Tandis qu’ils disaient cela, lui se tint au milieu d’eux et leur dit : « Paix à vous ! » Saisis de frayeur et de crainte, ils pensaient voir un esprit. Mais il leur dit : « Pourquoi tout ce trouble, et pourquoi des doutes montent-ils en votre cœur ? Voyez mes mains et mes pieds ; c’est bien moi ! Palpez-moi et rendez-vous compte qu’un esprit n’a ni chair ni os, comme vous voyez que j’en ai. » Ayant dit cela, il leur montra ses mains et ses pieds.

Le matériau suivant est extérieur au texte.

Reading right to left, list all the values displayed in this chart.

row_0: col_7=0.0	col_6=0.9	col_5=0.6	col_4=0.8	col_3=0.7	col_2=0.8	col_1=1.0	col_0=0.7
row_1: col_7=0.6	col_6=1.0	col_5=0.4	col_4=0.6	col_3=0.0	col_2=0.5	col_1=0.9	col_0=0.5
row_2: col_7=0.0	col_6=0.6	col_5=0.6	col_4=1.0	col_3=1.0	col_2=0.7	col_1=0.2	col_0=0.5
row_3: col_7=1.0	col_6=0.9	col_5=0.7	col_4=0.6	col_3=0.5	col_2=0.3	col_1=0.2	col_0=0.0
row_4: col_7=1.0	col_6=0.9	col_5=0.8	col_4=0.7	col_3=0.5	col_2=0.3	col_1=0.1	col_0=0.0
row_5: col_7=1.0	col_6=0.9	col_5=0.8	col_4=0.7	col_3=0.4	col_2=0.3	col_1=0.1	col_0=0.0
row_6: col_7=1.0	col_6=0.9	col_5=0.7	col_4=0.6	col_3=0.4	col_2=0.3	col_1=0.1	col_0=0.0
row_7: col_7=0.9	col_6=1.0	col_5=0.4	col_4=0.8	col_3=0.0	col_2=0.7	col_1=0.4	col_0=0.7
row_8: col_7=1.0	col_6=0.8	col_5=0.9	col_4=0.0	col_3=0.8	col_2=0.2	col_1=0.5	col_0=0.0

Et comme, dans leur joie, ils ne croyaient pas encore et demeuraient saisis d’étonnement, il leur dit : « Avez-vous ici quelque chose à manger ? » Ils lui présentèrent un morceau de poisson grillé. Il le prit et le mangea devant eux.

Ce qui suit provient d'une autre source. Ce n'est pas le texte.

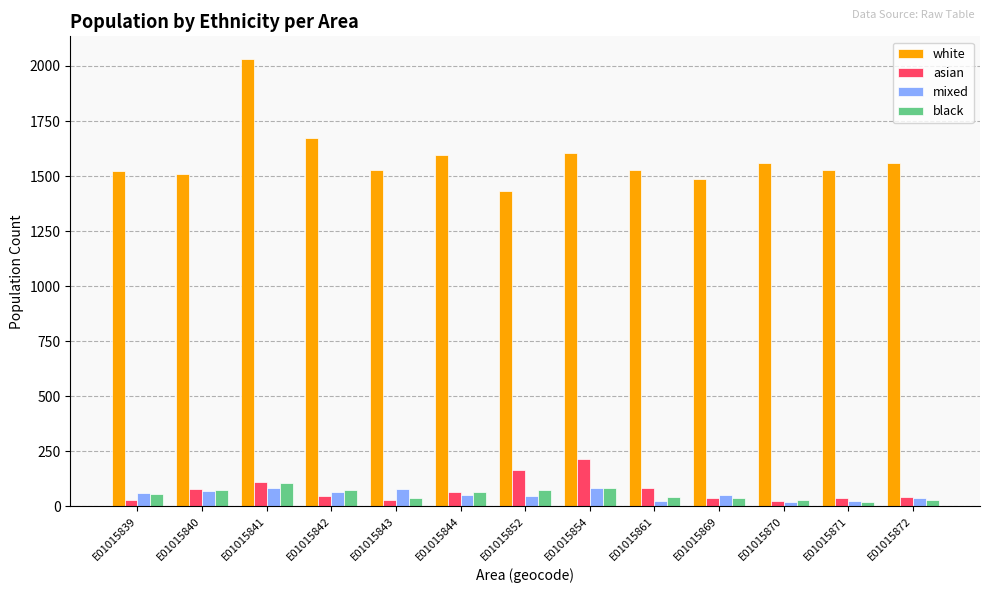

What is the sum of the white values at E01015870 and E01015872?

3118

Puis il leur dit : « Telles sont bien les paroles que je vous ai dites quand j’étais encore avec vous : il faut que s’accomplisse tout ce qui est écrit de moi dans la Loi de Moïse, les Prophètes et les Psaumes. » Alors il leur ouvrit l’esprit à l’intelligence des Ecritures, et il leur dit : « Ainsi est-il écrit que le Christ souffrirait et ressusciterait d’entre les morts le troisième jour, et qu’en son Nom le repentir en vue de la rémission des péchés serait proclamé à toutes les nations, à commencer par Jérusalem. De cela vous êtes témoins.
« Et voici que moi, je vais envoyer sur vous ce que mon Père a promis. Vous donc, demeurez dans la ville jusqu’à ce que vous soyez revêtus de la force d’en haut. »
Puis il les emmena jusque vers Béthanie et, levant les mains, il les bénit. Et il advint, comme il les bénissait, qu’il se sépara d’eux et fut emporté au ciel. Pour eux, s’étant prosternés devant lui, ils retournèrent à Jérusalem en grande joie, Ils étaient constamment dans le Temple à louer Dieu.